WARSAW (Reuters) - The leader of Poland’s ruling party, Jaroslaw Kaczynski, on Thursday accused the foreign media - in particular in Germany - of repeatedly meddling in Sunday’s presidential election.
Poland is gearing up for a close vote in the election pitting President Andrzej Duda, an ally of the ruling Law and Justice (PiS) party, against centrist Warsaw mayor Rafal Trzaskowski.
The comments by the PiS leader Kaczynski, come after Duda slammed a German-owned tabloid newspaper last week for reporting on a pardon that he granted to a man who had served his sentence in a paedophilia case.
On Wednesday, Poland’s foreign ministry summoned a German charge d’affaires over a series of articles published in the German press.

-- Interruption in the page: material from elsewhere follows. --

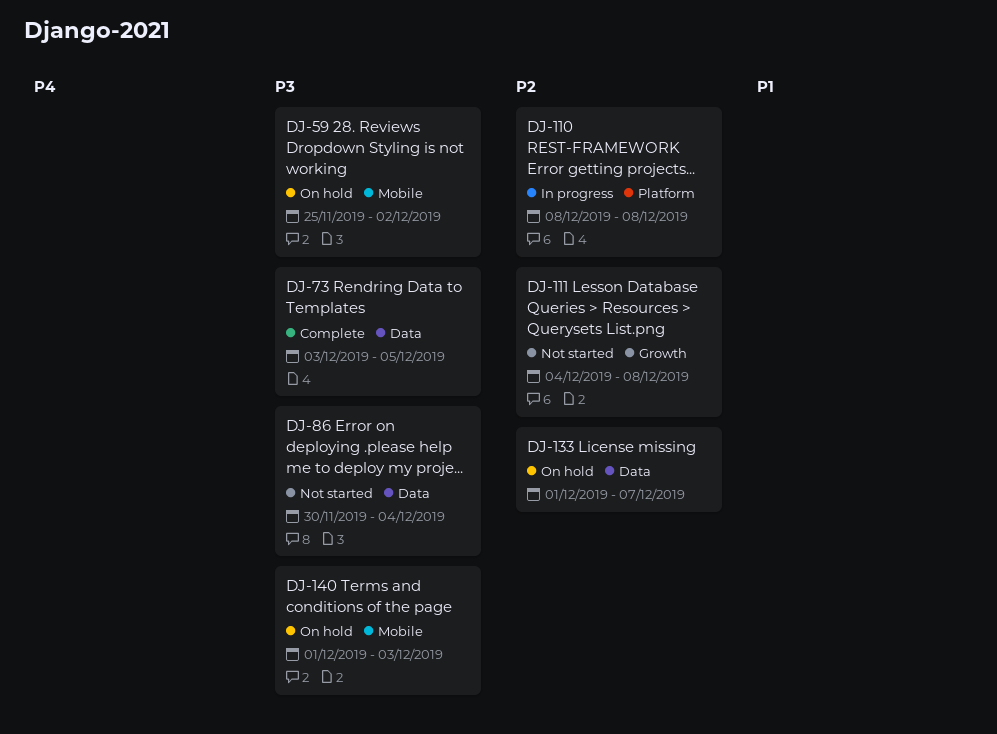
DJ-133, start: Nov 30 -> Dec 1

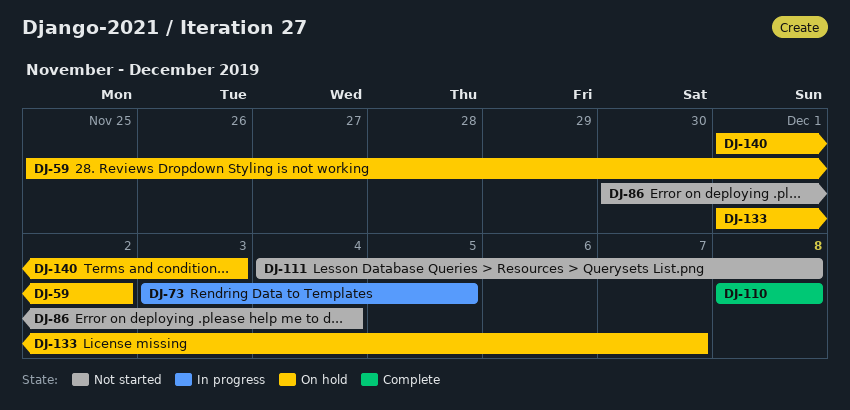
DJ-73, status: Complete -> In progress
DJ-110, status: In progress -> Complete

“An unusually brutal, very far-reaching intervention by the press took place. Let’s not brush this aside. German press, simply said. In the future, we have to prevent these sorts of situations,” Kaczynski told Catholic broadcaster TV Trwam in an interview.
Duda has repeatedly criticized the foreign press during the campaign.
Trzaskowski has in turn criticised PiS for eroding media freedom and has accused public broadcaster TVP of bias and politicisation.
German politicians also criticised PiS’ position towards German-owned media outlets.
“The paranoia of Poland’s PiS government camp is leading to the usual reaction: Anti-German tirades meant to protect one of their politicians from a possible defeat in the elections,” Alexander Graf Lambsdorff, deputy chairman of Germany’s opposition pro-business Free Democratic party, told Reuters on Thursday.
PiS has long said it would like less foreign ownership of private media in Poland, accusing such outlets of anti-Polish bias.